##### RECORDS #####
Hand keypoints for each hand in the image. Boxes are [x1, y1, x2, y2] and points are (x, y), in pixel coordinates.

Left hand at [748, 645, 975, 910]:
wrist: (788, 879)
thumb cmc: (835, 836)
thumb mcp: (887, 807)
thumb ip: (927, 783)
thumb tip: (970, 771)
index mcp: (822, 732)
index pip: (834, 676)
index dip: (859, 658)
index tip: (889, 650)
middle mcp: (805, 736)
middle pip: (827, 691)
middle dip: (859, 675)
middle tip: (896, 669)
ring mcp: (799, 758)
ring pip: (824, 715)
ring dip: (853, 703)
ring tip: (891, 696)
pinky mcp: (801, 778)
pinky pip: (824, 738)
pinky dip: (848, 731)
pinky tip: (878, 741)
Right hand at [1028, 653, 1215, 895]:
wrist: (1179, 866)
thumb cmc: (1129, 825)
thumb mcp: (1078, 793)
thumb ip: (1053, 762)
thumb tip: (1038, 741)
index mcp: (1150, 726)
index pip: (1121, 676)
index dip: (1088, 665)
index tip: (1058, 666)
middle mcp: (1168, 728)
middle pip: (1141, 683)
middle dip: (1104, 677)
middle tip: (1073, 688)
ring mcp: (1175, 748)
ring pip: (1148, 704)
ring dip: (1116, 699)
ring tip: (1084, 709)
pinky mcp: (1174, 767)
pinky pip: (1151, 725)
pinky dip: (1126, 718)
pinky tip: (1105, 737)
#####
##### RECORDS #####
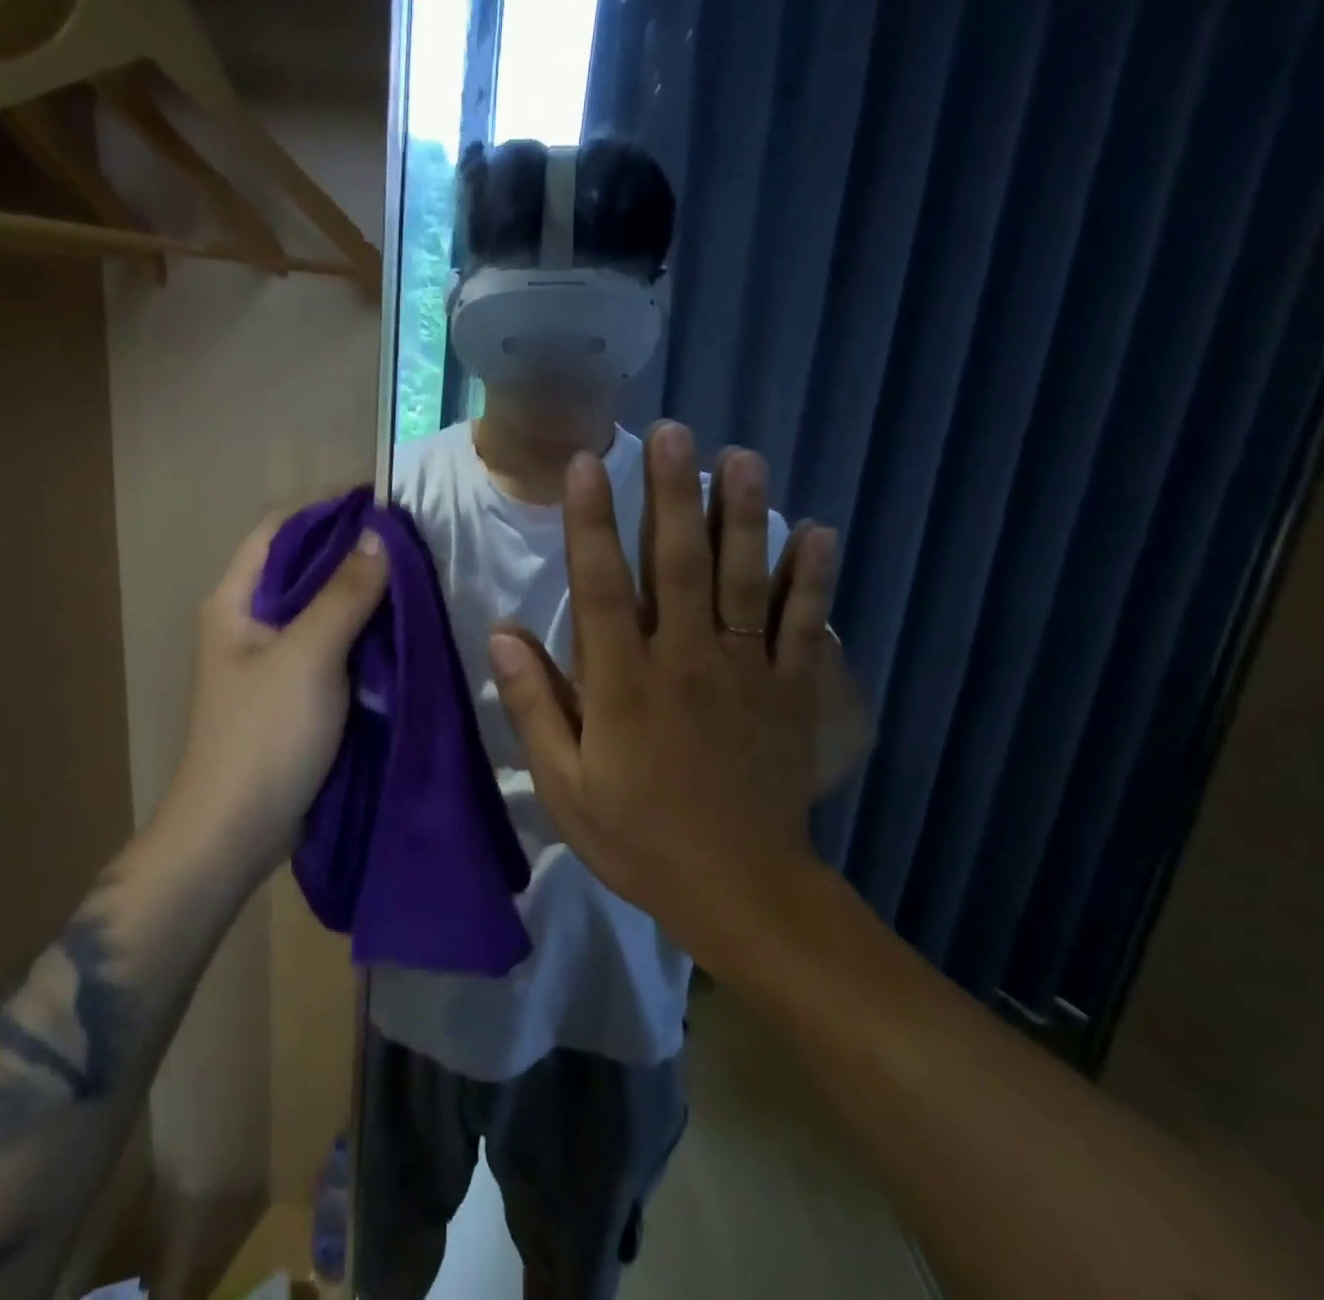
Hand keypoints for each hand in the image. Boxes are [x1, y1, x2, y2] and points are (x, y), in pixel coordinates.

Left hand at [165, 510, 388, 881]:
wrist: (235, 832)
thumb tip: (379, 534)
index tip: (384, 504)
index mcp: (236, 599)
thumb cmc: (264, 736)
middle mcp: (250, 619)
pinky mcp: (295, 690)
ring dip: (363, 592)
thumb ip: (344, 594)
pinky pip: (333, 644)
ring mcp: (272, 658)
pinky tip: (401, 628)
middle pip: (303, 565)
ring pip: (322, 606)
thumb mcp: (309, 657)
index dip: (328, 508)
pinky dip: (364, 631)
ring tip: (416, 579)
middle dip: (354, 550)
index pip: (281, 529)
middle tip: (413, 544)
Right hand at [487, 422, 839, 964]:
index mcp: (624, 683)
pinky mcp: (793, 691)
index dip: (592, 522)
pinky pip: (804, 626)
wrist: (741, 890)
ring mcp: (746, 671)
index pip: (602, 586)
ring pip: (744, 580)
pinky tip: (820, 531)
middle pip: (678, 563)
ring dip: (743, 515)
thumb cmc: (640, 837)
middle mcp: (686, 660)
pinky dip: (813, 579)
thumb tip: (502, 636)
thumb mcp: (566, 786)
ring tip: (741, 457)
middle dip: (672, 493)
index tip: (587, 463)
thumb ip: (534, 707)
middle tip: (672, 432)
#####
##### RECORDS #####
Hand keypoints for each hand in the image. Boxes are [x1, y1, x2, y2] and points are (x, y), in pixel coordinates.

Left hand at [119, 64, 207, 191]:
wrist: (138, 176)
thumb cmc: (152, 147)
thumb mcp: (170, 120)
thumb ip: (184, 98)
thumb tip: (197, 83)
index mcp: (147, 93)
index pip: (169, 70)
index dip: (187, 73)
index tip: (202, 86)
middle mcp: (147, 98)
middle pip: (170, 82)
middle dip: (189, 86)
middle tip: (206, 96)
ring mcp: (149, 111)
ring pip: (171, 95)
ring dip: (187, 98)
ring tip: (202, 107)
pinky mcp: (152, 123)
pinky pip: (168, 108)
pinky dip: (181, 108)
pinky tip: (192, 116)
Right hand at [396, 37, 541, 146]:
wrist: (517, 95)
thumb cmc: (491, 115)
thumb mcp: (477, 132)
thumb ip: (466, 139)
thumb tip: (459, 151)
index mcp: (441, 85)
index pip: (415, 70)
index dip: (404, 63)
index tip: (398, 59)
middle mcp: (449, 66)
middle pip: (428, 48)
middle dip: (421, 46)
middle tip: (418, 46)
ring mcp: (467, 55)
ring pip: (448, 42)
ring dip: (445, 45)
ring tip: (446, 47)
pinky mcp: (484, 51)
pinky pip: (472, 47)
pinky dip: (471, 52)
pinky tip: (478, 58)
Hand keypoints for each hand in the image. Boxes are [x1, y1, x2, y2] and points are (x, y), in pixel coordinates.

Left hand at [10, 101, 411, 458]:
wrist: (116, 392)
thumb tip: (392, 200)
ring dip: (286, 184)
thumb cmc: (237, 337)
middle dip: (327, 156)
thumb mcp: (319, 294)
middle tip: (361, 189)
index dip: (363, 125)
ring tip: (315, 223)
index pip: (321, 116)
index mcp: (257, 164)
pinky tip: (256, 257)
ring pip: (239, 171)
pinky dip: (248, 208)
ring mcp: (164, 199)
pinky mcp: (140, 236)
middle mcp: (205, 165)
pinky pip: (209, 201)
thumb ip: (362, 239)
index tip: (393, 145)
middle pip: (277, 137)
#####
__EXERCISE AIM__. Exact duplication is required for the lines above, from the line that contains "middle mcp: (147, 98)" to the line that contains "middle pip: (277, 137)", inclusive; omit all others.

__TASK RESPONSE__.
middle mcp: (147, 98)
middle pip: (170, 82)
middle dip: (189, 86)
middle tip: (206, 96)
ring mcp: (149, 111)
ring pip: (171, 95)
ring dip: (187, 98)
ring tip: (202, 107)
pinky mcp: (152, 123)
pinky pip: (168, 108)
pinky dip: (181, 108)
pinky tip: (192, 116)
Right hand at [396, 37, 541, 146]:
wrist: (517, 95)
thumb cmc: (491, 115)
thumb mcp: (477, 132)
thumb ip: (466, 139)
thumb tip: (459, 151)
index mcp: (441, 85)
index pip: (415, 70)
index dip: (404, 63)
index tip: (398, 59)
middle mcp: (449, 66)
middle pip: (428, 48)
middle dip: (421, 46)
middle tip: (418, 46)
ring mcp: (467, 55)
ring pip: (448, 42)
ring dip: (445, 45)
ring tip: (446, 47)
pinky mcp: (484, 51)
pinky pip: (472, 47)
pinky dip: (471, 52)
pinky tip: (478, 58)
Hand keypoints for each hand in the image. Boxes are [x1, y1, x2, y2] and points are (x, y), in pixel coordinates.

Left hand at [10, 101, 411, 458]:
wrist: (116, 392)
thumb tip: (392, 200)
ring dip: (286, 184)
thumb cmc: (237, 337)
middle dip: (327, 156)
thumb mcp: (319, 294)
middle tip: (361, 189)
index dip: (363, 125)
ring tip: (315, 223)
index pip: (321, 116)
index mcp: (257, 164)
pinky tip: (256, 257)
ring pip: (239, 171)
pinky dip: (248, 208)
ring mcp: (164, 199)
pinky mcp: (140, 236)
middle mcp: (205, 165)
pinky pip: (209, 201)
thumb ip: (362, 239)
index tip: (393, 145)
middle pip: (277, 137)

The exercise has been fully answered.